Following the American release, the film won several additional high-profile admirers. The New York Times critic Howard Thompson found it "fresh, funny and highly imaginative," with "a marvelous eyeful of trick effects". Pauline Kael was similarly glowing, calling the film a "wonderful giddy science fantasy" and adding that Zeman "sustains the Victorian tone, with its delight in the magic of science, that makes Verne seem so playfully archaic". Charles Stinson of the Los Angeles Times began his highly positive film review by saying: "The Fabulous World of Jules Verne is precisely that. For once the title writers and the press agents have been found failing to exaggerate. They'd better watch it". Thanks to the American release, the film was nominated for science fiction's 1962 Hugo Award for Best Dramatic Presentation. The film, however, was not a box-office success in America, where the well-established Hollywood science fiction film tradition had led audiences to expect heightened realism rather than Zeman's deliberately stylized visuals.

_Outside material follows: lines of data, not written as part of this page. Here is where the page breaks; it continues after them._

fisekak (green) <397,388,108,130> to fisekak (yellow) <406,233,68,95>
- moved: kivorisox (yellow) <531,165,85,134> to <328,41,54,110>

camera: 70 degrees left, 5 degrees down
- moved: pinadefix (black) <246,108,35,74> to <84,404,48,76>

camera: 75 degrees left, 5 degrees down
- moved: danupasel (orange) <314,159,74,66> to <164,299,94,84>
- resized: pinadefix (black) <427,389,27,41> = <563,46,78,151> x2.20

Bill Warren, in his 1982 encyclopedia of 1950s science fiction films, Keep Watching the Skies, wrote that Vynález zkázy was "the best film covered in this book", as well as "the best movie ever adapted from a work by Verne". In 2010, a commentator for Experimental Conversations said that the film "must stand alongside [The Cabinet of Dr. Caligari] as one of the great visual and stylistic triumphs of the cinematic medium" and that Zeman's process "really does need to be seen to be believed". In 2011, the science fiction writer John C. Wright identified Vynález zkázy as the first steampunk work and Zeman as the inventor of that genre, commenting that if the film "is not the steam-powered Holy Grail of Steampunkishness, it surely ought to be".

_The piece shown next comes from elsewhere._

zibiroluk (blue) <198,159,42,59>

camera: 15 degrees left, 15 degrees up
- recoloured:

The film was screened by the Museum of Modern Art in December 2012 as part of the exhibition An Auteurist History of Film. MoMA's film curator Charles Silver called the film "a bubbling over […] of unprecedented imagination" with "an undeniably poetic fairy-tale quality". It was screened again in New York City in August 2014 by the Film Society of Lincoln Center, as part of the series "Strange Lands: International Sci-Fi". In The Village Voice, Alan Scherstuhl commented that "The handmade dazzlements still dazzle today ... Could it be that old special effects, dependent upon camera tricks and theatrical invention, stir something sympathetic in us that glossy pixels do not, inviting us not just to dream along with the fantasy but also the painstaking creation thereof"?

In 2014, the Karel Zeman Museum in Prague announced that they, in collaboration with České bijáky and Czech TV, had begun a complete digital restoration of the film, planned to be premiered in Italy at Expo 2015. This restored version was released in 2015 on DVD and Blu-ray for the first time by Bontonfilm in the Czech Republic. Also in 2015, the film was released in the United Kingdom on Blu-ray by Second Run and in the United States in 2020 by The Criterion Collection as part of a Karel Zeman set. These releases carried the English title Invention for Destruction. Both non-Criterion releases are region-free and include the original Czech version, with English subtitles and the English-dubbed version, and both have different supplementary features.